The easy way to powder coat bullets:
First, start with non-lubed cast bullets…
Next, put the bullets into a tumbling container and shake until all are evenly coated, about a minute…
Pour bullets and paint into a strainer/sieve, then shake the excess paint onto the cardboard…
Place bullets in tray, then into the oven…
“Bake” for 20 minutes at 400 degrees. When timer goes off, pull tray out of oven. Obviously, it’s hot, so wear gloves!

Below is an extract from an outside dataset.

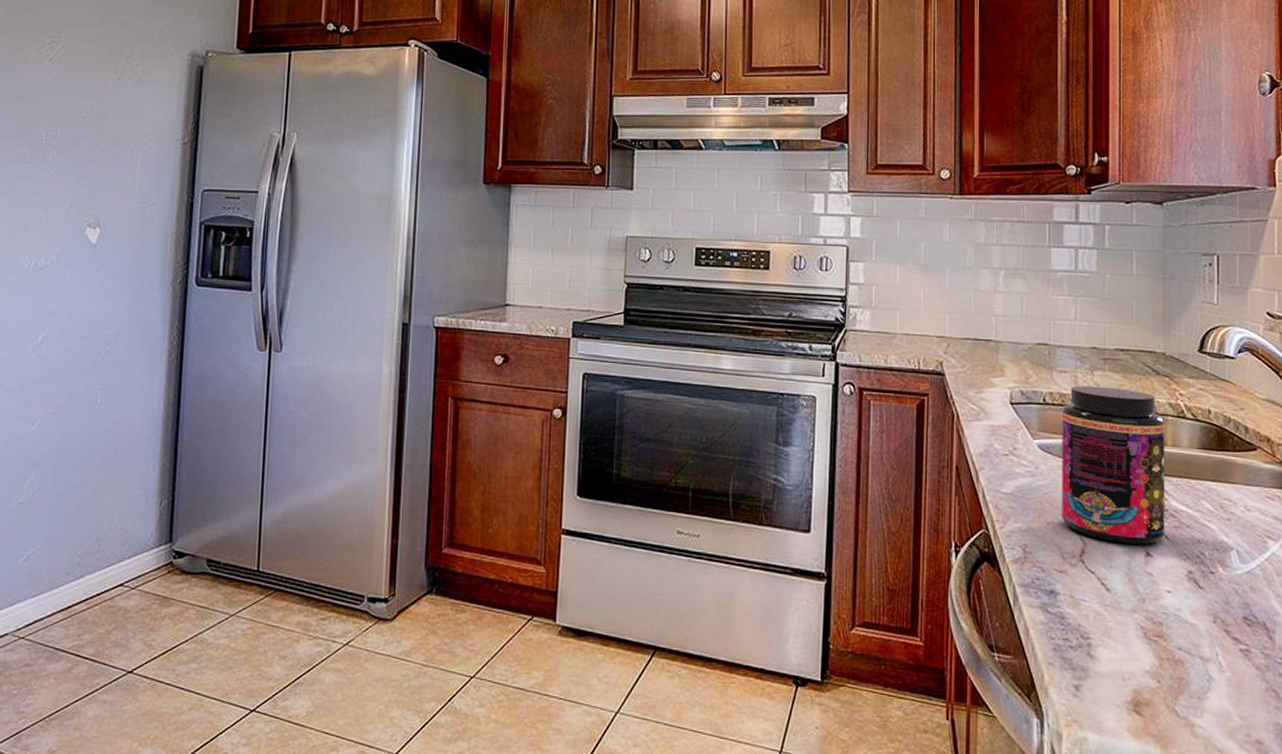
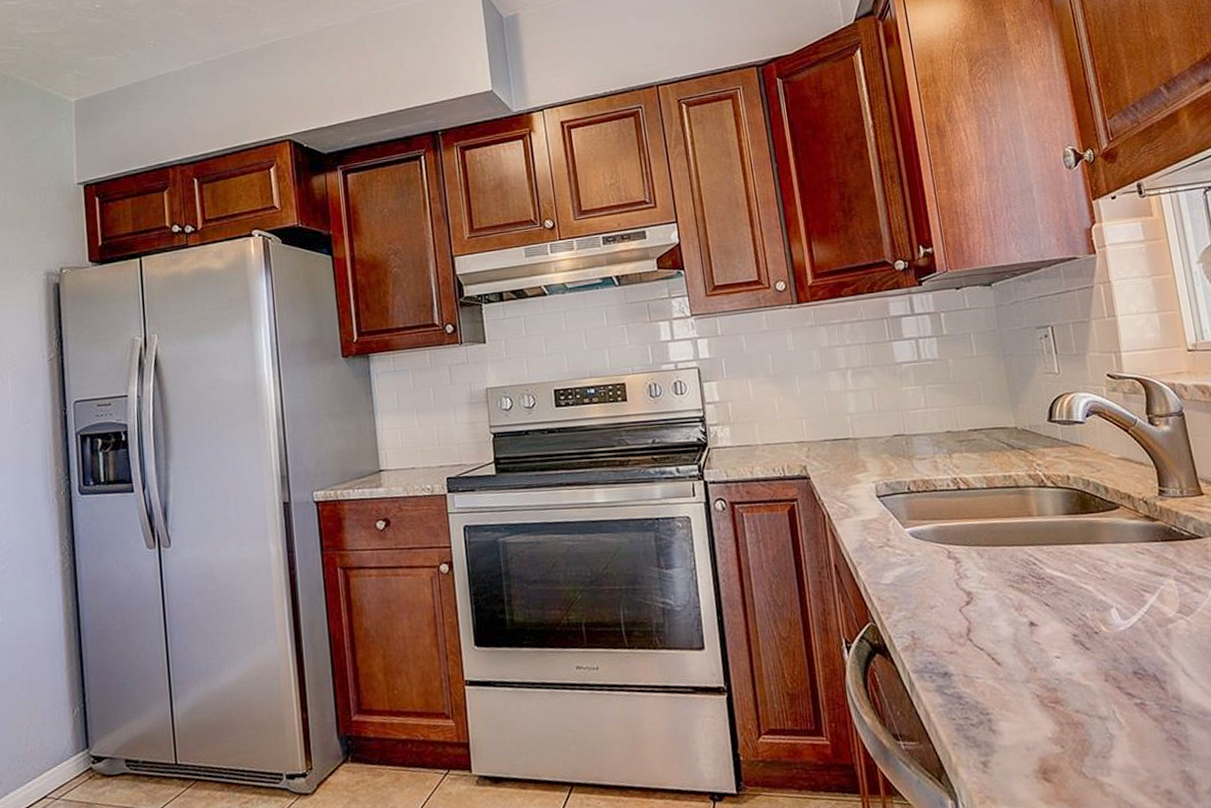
jar: present [1062,385,1165,545] -> none [927,467,1045,617]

After cooling for about a minute, drop the tray gently from a couple of inches up onto a hard surface to dislodge the bullets and to break them apart. Repeat, forcefully if needed, until all bullets are loose in the tray. You may then dump them onto that hard surface to cool, or leave them in the tray once all have been loosened. The initial 60 second cooling -off period is an important step – I’ve learned this the hard way. If you remove the bullets from the tray early, you stand the chance of the paint (which hasn’t set up all the way yet) coming off in globs as it is still somewhat “wet.” On the other hand, if you wait too long, they will stick to the tray and you may have to pry them off with a screwdriver.
After they cool, they are ready to load!
That’s it. Pretty simple. You will have to experiment to find the right shaker container, the amount of paint needed, etc. for your needs, but this is what works for me. Some guys will put small plastic Airsoft balls in the shaker container with the bullets to add to the static electricity, or even use some type of spray gun to spray the powder onto the bullets…I’ve never found these processes necessary.
ENJOYING THIS CONTENT?
Receive our newsletter with the best articles covering guides, guns & gear.
Need More Convincing?
Jacketed bullets are great, but with cast bullets you have an economical alternative that lets you custom-tailor your bullets to your needs. Full wadcutters for targets or defense, semi-wadcutters for hunting, round nose to feed in autoloaders…with powder coated bullets you can up the velocity a bit, avoid most leading and have different-colored bullets for specific rounds. One last advantage (at least the way I see it) – you’ll have “real purty” cartridges in your magazine or in your belt loops. They do catch other shooters’ eyes. They are cheap to set up for and make, very effective, allow easy barrel clean-up, and produce little to no smoke from bullet lube – what’s not to like? I was a skeptic at first, but now I coat all my cast bullets. The benefits are worth the time and investment.